**STUDY MATERIAL**

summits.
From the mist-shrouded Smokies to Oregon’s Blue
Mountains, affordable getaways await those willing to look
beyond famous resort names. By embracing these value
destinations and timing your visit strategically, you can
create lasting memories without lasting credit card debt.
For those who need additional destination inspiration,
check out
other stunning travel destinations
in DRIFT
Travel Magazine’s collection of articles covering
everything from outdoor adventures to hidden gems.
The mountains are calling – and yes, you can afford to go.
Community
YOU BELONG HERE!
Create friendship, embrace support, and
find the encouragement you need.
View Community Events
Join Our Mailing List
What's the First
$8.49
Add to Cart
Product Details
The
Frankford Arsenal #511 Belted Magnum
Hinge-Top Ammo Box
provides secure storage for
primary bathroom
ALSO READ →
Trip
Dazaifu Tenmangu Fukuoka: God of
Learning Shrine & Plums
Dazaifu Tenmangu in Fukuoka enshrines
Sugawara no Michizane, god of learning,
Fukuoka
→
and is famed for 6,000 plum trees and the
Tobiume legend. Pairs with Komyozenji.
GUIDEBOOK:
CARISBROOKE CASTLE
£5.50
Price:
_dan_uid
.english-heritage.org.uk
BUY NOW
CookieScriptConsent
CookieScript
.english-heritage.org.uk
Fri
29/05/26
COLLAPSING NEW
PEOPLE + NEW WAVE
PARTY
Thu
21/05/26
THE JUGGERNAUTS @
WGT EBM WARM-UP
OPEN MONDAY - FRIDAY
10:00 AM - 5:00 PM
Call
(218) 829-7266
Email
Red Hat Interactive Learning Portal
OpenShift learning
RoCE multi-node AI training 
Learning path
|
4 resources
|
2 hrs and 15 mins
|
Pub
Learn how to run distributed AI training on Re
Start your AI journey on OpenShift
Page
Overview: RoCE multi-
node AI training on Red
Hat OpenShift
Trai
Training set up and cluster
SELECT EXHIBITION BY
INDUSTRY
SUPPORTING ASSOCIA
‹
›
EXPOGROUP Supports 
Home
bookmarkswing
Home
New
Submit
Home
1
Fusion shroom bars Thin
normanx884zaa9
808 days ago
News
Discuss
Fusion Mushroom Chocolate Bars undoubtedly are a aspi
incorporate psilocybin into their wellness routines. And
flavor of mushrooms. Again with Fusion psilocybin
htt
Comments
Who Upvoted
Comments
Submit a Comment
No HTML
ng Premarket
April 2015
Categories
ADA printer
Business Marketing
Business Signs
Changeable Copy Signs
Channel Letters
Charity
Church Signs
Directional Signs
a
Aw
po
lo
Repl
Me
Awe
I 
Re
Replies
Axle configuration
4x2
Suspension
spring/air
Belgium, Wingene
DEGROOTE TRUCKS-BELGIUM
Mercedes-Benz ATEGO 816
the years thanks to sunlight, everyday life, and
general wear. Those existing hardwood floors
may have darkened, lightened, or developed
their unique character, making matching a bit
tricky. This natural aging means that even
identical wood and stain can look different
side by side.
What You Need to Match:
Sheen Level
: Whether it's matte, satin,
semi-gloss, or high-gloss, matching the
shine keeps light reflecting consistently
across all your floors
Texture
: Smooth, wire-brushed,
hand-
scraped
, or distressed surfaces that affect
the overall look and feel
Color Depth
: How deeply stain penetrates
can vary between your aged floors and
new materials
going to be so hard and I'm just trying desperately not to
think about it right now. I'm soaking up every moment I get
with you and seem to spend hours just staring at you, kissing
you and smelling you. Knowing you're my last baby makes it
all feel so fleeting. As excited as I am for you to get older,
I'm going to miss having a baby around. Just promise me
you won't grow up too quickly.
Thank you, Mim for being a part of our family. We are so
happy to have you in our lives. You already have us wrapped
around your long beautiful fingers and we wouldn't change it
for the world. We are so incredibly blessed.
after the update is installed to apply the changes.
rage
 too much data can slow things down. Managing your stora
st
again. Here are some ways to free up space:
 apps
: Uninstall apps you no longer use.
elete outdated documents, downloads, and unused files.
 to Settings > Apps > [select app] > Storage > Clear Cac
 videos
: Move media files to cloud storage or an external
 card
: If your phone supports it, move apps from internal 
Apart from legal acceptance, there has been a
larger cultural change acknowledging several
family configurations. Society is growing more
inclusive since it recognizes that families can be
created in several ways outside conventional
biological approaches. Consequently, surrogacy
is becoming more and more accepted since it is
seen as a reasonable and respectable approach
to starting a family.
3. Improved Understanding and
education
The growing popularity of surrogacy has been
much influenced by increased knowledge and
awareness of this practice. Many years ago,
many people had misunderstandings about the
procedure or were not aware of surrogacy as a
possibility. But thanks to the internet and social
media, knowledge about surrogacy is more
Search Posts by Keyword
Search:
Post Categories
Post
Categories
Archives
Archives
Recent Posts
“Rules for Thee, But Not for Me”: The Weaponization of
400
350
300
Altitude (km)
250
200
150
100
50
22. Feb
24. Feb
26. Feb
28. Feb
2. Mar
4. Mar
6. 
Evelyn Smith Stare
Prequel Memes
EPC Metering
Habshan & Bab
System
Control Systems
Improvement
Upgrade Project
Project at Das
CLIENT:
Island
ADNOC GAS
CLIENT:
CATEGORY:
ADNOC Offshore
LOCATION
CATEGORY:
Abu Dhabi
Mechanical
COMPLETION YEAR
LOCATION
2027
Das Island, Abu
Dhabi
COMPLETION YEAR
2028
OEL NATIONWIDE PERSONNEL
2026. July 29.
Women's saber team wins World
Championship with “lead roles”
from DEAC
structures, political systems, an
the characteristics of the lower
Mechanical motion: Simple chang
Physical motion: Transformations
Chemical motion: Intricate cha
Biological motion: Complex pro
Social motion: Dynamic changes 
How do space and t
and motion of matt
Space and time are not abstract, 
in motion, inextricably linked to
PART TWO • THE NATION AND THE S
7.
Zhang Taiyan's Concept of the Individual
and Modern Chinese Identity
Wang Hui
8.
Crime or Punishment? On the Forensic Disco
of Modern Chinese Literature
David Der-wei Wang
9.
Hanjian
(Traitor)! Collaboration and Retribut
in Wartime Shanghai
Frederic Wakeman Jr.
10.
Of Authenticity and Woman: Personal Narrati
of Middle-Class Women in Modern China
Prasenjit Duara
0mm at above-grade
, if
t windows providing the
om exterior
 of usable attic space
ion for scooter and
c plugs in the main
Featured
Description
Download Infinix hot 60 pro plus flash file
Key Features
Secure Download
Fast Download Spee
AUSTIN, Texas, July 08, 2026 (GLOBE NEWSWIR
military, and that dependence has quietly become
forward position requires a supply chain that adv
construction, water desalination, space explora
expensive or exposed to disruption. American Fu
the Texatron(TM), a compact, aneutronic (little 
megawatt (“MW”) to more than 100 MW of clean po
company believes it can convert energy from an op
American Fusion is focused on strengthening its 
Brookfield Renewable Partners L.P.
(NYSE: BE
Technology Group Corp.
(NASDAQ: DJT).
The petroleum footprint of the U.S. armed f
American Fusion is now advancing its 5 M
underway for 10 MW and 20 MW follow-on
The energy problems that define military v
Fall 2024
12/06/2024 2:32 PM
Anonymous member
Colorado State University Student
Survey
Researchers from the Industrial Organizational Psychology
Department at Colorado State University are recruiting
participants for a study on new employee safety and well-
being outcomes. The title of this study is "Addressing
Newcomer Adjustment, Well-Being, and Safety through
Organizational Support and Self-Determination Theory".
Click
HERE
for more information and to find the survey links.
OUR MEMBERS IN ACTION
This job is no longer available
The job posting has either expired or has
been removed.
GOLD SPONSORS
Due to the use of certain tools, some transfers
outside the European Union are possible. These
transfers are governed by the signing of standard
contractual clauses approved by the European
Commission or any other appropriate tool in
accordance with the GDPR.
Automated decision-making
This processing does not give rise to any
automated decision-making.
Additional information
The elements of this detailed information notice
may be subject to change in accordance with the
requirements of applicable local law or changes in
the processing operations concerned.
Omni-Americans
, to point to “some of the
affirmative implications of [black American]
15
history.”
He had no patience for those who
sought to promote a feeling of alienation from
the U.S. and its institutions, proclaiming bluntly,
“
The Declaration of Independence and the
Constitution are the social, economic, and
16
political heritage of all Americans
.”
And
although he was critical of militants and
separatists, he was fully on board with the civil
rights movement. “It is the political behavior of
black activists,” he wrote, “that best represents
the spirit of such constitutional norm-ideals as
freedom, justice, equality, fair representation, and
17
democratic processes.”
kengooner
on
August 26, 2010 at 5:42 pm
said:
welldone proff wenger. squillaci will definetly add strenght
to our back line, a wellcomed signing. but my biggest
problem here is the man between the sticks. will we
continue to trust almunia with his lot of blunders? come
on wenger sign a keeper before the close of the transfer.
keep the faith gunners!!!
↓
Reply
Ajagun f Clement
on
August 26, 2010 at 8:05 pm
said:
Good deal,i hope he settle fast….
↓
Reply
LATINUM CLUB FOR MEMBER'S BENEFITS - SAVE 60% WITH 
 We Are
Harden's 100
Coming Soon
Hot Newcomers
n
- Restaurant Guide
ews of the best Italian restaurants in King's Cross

**WHAT IS REQUIRED**
Rewrite the listing from its start through the line containing "Travel Magazine’s collection", replacing "affordable getaways" with "budget-friendly escapes" and keeping everything else unchanged.

**FINISHED TASK**
summits.
From the mist-shrouded Smokies to Oregon’s Blue
Mountains, budget-friendly escapes await those willing to look
beyond famous resort names. By embracing these value
destinations and timing your visit strategically, you can
create lasting memories without lasting credit card debt.
For those who need additional destination inspiration,
check out
other stunning travel destinations
in DRIFT
Travel Magazine’s collection of articles covering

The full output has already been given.